Inuit youth head to New York City for big UN indigenous conference
ICC sending 14-member delegation, including new chair Okalik Eegeesiak
A group of young Inuit will participate next week in the United Nations World Conference on Indigenous People, which will take place at the UN general assembly in New York City next week, on Sept. 22 and Sept. 23.
The youth will attend the high-level plenary conference as observers, thanks to a grant from Canada World Youth, a Sept. 18 news release from the UN Indigenous Youth Caucus said.
More than 1,000 indigenous and non-indigenous delegates will discuss the rights of indigenous Peoples, including the UN Declaration on the Rights of Indigenous Peoples.
The declaration, adopted by the UN General Assembly in September 2007, calls for governments and corporations to obtain the “free, prior and informed consent of the indigenous communities” for use of their lands and resources.
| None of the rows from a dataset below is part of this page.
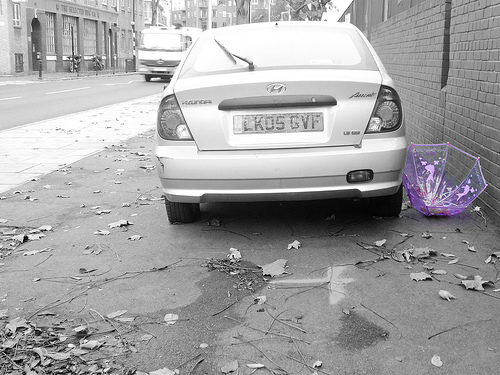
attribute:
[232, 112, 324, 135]
license plate — white, black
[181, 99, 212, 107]
logo — silver, hyundai car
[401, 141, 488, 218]
umbrella — pink, purple, opened, upside down, transparent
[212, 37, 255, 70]
wiper blade — black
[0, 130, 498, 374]
leaves — dead, fallen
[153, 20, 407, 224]
car — parked, light-colored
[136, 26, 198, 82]
truck — black, white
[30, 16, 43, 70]
archway — small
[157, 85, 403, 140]
tail lights — round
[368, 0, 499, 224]
wall — brick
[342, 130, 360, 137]
lettering — black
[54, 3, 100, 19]
lettering — black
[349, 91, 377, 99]
lettering — black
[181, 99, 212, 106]
lettering — black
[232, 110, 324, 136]
lettering — black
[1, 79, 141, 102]
stripe — white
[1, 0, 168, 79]
building — old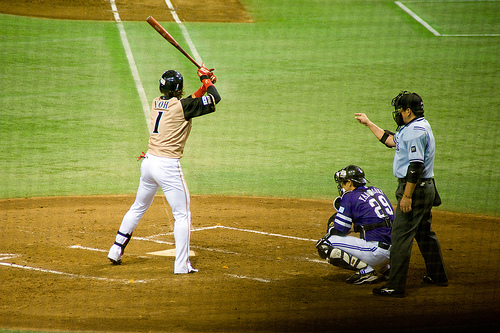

Canada World Youth, in collaboration with Sarah Jancke of Cambridge Bay, who will represent the Inuit Circumpolar Council’s Canadian wing at the conference as a youth delegate, distributed and organized youth seats for the four Inuit regions within Alaska, Canada, Chukotka and Greenland.
The three youth representatives from Canada are conference delegate Jancke, who attended the 2013 Global Preparatory Indigenous Peoples Conference in Alta, Norway, as well as Thomas Johnston, the Nunavut Inuit Youth Council president, and John Stuart Jr. from Inuvik. Johnston and Stuart Jr. will attend as observers, Jancke said.
The other observers, not all of whom will be able to actually attend the gathering, represent different Inuit regions: three from Alaska, two from Canada, three from Chukotka, and two from Greenland.
As for ICC, its 14-member delegation will include Jancke, Aili Liimakka Laue of Greenland, also a youth delegate, as well as Nunavut Tunngavik Inc. president Cathy Towntongie, the ICC international chair Okalik Eegeesiak, and Pauktuutit Inuit women’s president Rebecca Kudloo, Jancke said.